At 15, Winston McKutchin took his first shot of heroin. He got it from his stepfather, who, he said, was a drug dealer. "By me having easy access, I would steal a little bit off him without him knowing it," he said.
Pretty soon, what began as "a little bit" a day increased to the point where he was spending $75 a day on drugs. Now, at age 27, he has a $300-a-day habit.
To support his habit, McKutchin burglarized homes in the District of Columbia and Prince George's County and sold the stolen property on the streets of Washington. "What I would make in two weeks (at a regular job), I could make in an hour on the street," he said.
Law enforcement officials say McKutchin is typical of the drug addicts in the Washington area who have taken to housebreaking to support their habits.
He was sentenced in May to a three- to nine-year term for a burglary he committed in the District in 1978. The earliest date he could be released is November 1981.
Now he spends his days and nights at the Lorton Reformatory where he fights the pains of his addiction. "I can't stand it," he said. It's rough. I always feel the pain."
Sitting in a folding chair in the large visitors' room at Lorton, McKutchin talked about the many burglaries he had committed.
"I've done a whole lot of them," he said. "I've been all over P.G."
McKutchin said he had committed more than the burglaries he has been arrested and charged with.
"It ain't no big job," he said. "If you get in, you get in."
McKutchin, also known as Winston Mack, had developed a routine.
Around 6 a.m., he would leave his Southeast Washington home and drive to Prince George's County. There he would case neighborhoods, looking for homes with stacks of newspapers outside or residents leaving for work.
Sometimes he would park his car and observe a house that struck his fancy. He would study the occupants' routine -- when they left, when they came back.
Sometimes he would go to the door and pretend to be conducting a survey. "If you looked like a clean-cut young man, nobody's going to question you."
After picking the house -- "I always go into the biggest and prettiest house I see" -- McKutchin said he would break in by jimmying or picking the lock on the door.
If he broke into a house that had a driveway or garage, he would move his car there.
He would take cash, jewelry, stereo units and television sets. After loading his car with the stolen loot, he would head for parts of the city to sell his wares.
"By 12 o'clock, I'm through with it," he said.

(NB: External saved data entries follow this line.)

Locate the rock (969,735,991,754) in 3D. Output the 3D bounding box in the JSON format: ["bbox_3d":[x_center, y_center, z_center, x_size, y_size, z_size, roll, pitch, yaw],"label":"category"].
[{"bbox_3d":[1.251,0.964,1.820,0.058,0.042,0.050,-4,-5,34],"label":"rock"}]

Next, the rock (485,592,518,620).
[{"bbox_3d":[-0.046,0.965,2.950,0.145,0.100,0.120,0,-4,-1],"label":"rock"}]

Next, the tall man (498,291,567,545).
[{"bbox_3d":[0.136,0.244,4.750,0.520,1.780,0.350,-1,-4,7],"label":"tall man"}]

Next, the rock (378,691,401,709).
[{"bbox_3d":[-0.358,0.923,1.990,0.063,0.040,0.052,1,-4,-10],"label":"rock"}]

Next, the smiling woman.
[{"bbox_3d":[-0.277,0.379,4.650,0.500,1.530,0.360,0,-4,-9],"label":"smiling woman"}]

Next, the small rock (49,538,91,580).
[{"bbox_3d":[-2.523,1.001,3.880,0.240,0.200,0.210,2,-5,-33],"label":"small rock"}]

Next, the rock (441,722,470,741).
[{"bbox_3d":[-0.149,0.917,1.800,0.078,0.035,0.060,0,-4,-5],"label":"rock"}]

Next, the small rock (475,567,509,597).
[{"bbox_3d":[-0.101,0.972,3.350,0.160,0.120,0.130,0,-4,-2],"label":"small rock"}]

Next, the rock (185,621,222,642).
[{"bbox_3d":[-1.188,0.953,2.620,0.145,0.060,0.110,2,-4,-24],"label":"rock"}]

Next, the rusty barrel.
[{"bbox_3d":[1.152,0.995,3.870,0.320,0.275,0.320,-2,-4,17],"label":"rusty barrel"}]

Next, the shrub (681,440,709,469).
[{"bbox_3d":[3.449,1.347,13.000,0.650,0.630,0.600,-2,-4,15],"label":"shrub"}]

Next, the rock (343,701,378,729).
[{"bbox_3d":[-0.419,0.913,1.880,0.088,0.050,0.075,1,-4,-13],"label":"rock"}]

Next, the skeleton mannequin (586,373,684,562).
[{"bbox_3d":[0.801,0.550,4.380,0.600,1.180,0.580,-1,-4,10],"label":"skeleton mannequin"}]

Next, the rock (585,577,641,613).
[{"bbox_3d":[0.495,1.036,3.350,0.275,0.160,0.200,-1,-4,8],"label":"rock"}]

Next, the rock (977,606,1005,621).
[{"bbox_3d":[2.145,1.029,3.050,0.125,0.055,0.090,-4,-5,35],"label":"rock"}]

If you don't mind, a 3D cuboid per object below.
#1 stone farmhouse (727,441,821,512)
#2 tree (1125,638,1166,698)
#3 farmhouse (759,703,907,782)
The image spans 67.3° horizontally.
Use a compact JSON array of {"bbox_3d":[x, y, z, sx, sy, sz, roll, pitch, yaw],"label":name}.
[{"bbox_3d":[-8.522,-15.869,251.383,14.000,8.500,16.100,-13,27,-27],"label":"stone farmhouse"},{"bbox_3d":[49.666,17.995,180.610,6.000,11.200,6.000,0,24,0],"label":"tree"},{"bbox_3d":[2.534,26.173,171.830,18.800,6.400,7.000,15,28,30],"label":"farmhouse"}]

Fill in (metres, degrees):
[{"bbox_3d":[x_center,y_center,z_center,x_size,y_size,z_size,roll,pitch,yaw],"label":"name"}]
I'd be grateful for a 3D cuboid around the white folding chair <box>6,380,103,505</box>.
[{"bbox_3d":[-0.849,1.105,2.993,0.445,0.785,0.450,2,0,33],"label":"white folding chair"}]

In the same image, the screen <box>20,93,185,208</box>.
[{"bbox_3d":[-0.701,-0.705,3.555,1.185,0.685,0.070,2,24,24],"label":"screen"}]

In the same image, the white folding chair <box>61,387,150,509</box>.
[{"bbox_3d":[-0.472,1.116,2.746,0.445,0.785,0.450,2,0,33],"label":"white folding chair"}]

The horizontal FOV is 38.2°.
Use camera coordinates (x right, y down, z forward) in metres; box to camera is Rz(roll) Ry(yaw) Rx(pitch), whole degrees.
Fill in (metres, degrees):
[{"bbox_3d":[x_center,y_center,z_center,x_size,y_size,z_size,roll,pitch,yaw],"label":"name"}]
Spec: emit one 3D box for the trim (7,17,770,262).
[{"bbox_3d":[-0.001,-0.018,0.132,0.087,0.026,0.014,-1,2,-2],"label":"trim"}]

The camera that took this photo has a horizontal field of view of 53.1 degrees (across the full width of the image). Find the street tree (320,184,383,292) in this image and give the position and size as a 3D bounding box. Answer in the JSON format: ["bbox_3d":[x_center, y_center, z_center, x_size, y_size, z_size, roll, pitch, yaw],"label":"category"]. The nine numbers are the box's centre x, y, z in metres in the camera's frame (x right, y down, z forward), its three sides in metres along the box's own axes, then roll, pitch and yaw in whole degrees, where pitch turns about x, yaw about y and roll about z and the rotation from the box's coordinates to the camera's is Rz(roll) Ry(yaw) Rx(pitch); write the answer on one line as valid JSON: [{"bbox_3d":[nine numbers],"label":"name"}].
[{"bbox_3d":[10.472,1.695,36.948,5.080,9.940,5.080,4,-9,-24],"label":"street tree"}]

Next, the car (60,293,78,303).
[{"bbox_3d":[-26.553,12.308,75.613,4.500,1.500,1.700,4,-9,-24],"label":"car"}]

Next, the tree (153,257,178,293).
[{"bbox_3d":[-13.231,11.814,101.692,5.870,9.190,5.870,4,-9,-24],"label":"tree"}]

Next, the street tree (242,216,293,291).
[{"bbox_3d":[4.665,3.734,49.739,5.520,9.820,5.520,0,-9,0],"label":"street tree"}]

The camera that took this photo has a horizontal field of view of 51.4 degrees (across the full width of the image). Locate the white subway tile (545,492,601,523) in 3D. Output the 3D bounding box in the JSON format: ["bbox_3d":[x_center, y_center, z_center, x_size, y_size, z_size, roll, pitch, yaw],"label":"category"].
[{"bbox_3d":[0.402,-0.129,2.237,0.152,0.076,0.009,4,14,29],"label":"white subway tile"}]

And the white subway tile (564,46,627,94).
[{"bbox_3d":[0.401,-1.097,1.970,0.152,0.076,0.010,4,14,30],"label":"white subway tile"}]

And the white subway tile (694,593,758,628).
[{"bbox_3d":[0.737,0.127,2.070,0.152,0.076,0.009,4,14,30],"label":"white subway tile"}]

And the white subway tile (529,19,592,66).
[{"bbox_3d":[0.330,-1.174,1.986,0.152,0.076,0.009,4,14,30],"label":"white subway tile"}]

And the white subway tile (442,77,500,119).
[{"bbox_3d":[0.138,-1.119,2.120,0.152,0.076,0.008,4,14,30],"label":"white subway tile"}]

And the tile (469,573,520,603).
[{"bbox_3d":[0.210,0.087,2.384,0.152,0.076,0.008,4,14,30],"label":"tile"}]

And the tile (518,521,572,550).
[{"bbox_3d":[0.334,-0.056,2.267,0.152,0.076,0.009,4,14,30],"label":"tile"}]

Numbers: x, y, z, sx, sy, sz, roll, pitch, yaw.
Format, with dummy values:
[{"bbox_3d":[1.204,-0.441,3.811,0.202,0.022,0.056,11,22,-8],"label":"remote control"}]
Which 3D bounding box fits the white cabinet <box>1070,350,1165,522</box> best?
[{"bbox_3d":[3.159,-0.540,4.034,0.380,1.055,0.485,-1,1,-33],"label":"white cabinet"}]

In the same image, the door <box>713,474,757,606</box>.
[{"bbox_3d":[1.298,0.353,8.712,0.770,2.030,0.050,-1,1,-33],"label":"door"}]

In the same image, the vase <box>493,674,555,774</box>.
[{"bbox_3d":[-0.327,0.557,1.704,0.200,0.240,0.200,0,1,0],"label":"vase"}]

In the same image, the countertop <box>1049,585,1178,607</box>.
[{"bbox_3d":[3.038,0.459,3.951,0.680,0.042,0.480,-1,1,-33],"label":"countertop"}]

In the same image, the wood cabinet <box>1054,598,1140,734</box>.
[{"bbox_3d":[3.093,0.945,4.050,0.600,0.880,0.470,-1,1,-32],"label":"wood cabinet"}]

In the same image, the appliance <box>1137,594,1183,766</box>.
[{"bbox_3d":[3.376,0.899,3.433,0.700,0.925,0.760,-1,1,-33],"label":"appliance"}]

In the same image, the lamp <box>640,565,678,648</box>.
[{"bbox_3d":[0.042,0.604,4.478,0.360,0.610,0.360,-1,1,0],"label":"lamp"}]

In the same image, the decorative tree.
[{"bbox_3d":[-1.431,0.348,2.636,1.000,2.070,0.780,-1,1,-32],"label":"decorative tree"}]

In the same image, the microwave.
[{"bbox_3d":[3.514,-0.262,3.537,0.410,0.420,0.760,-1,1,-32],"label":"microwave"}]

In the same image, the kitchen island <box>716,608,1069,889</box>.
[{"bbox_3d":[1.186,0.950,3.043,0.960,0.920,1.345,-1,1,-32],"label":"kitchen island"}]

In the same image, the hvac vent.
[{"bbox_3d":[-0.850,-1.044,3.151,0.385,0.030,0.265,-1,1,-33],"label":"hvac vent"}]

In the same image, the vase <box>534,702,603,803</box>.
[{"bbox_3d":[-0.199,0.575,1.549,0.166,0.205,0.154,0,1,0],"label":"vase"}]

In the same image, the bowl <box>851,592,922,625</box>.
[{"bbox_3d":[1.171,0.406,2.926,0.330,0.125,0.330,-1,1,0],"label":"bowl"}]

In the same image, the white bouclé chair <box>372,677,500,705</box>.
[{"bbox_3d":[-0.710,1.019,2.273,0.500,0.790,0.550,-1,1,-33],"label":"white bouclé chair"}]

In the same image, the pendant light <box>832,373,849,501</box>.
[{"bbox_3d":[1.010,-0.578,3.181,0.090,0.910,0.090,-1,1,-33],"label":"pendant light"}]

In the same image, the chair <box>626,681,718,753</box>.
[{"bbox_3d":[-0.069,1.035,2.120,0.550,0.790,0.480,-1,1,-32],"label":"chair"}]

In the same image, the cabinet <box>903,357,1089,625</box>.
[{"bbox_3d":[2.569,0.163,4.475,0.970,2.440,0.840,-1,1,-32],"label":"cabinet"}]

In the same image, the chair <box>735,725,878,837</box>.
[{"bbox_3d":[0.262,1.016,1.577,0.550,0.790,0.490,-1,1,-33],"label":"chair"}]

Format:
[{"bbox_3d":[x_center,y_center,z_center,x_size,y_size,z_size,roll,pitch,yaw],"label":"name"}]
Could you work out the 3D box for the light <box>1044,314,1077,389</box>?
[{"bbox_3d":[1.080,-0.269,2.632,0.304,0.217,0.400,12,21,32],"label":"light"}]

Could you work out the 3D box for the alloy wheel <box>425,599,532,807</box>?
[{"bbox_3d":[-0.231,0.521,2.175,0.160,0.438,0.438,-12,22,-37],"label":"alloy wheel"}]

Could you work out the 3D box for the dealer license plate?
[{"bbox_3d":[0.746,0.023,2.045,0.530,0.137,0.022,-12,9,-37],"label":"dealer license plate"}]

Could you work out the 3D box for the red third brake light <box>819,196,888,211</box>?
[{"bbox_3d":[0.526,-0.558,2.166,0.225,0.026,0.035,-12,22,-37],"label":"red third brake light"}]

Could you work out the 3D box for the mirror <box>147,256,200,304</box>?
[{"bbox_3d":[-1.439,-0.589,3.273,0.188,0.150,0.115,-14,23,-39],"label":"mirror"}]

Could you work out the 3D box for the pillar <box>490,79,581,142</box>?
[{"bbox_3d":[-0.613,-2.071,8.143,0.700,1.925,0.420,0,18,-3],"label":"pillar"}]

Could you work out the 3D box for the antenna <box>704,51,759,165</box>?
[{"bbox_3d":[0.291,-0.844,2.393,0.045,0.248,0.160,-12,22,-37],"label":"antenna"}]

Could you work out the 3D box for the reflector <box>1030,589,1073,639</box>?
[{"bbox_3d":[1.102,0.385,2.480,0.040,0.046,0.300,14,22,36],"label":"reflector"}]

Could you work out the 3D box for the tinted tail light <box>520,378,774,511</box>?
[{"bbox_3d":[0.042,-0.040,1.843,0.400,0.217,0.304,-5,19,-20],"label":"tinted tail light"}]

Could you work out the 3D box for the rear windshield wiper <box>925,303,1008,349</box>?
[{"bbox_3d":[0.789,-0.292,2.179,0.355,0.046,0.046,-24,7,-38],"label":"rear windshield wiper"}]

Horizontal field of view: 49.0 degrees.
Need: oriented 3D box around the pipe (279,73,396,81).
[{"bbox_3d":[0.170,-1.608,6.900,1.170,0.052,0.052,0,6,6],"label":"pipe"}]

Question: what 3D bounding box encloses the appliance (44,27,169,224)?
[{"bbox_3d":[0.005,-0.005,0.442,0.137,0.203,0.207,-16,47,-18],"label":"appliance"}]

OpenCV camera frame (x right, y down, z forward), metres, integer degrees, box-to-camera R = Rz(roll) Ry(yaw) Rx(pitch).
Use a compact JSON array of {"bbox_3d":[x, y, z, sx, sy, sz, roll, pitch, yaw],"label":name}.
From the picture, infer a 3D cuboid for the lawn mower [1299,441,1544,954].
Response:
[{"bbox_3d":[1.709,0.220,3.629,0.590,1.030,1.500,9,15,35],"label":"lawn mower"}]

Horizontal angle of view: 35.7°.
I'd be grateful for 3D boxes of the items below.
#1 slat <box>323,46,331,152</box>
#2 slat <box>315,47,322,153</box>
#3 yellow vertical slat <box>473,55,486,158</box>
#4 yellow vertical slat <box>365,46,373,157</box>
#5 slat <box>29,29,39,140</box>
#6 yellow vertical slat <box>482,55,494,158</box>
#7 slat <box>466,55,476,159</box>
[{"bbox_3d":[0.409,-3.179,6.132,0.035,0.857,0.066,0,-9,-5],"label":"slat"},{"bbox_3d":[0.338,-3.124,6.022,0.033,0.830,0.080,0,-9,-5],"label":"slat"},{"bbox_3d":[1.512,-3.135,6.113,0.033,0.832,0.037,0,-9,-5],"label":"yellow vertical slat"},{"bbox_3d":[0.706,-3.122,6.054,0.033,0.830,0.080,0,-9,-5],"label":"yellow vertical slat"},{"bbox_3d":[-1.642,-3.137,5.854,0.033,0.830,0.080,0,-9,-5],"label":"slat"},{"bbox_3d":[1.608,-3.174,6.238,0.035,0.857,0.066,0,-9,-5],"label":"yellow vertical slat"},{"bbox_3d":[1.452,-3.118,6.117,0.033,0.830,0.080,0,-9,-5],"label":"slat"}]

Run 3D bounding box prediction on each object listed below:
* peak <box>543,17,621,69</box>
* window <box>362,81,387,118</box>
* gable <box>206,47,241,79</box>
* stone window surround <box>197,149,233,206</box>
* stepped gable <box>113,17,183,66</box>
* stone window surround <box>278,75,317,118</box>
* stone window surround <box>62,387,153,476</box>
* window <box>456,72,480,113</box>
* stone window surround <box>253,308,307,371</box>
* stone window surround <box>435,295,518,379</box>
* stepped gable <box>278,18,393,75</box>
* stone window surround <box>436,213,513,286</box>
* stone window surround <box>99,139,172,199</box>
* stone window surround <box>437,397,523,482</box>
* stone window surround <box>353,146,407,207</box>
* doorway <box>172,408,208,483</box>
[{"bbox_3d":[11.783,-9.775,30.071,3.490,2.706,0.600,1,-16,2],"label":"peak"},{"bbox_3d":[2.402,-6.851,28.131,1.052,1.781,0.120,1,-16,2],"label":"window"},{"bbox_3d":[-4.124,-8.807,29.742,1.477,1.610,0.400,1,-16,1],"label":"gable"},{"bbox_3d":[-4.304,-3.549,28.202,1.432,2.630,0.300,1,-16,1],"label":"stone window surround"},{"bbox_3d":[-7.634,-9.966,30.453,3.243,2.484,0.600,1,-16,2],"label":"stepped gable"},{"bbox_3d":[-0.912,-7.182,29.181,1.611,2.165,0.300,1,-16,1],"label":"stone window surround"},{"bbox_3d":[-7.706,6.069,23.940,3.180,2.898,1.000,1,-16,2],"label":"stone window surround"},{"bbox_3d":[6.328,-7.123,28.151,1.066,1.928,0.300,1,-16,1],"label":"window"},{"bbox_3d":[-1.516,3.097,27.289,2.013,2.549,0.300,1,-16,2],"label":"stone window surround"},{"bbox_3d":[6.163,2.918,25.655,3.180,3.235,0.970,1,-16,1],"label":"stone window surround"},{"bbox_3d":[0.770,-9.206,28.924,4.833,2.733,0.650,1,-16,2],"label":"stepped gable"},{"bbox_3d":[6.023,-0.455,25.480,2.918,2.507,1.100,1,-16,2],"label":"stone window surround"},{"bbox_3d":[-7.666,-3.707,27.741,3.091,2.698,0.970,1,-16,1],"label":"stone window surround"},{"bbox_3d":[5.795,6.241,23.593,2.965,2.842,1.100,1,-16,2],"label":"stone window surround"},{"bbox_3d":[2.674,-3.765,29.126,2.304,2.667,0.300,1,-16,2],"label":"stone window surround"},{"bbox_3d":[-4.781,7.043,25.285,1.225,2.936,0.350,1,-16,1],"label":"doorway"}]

"You got lots of people who buy hot stuff," he said, as he fidgeted in the chair. "That's no problem. If you got a good fence, you might get one-half of what it's worth. You don't keep none of (the stolen items)."
McKutchin said he preferred to burgalrize homes in Prince George's County as opposed to the District because the houses are far apart in the county and they are more valuable items to be found.
"I usually don't mess with the District as a rule because they have a lot of police and a lot of nosey people."
His favorite burglary victims are whites. "I tried to miss (blacks) because if they got valuable jewelry it's on their arm. If they got money, it's in the bank."
McKitchin said he preferred burglaries to robberies because "I ain't trying to kill nobody or trying to get killed. I'm just trying to take care of myself."
McKutchin, the youngest of two brothers and two sisters, grew up in Southwest Washington. He attended Dunbar High School until he dropped out at age 17 and joined the Army.
He served two years before being discharged. Even then, he said, he had a drug problem. "The war was on and they were taking anybody," he said.
McKutchin left the service in 1971 and returned to the streets of Washington. "It's been in and out of jail" since then, he said.
He was arrested in the District last May when he was caught jumping off the balcony of a Southwest Washington apartment that had been burglarized. He had a key in his pocket that fitted the apartment door.
While out on bond awaiting trial for the crimes in the District, he was arrested and charged with seven more burglaries in Prince George's County. He has not yet been tried on those charges, he said.
"It was so sweet that I thought I couldn't get caught," he said. "My luck just turned sour."
When he is released, McKutchin said he does not know if he will go back to committing burglaries. "If they lock me up again, I'll be an old man when I get out."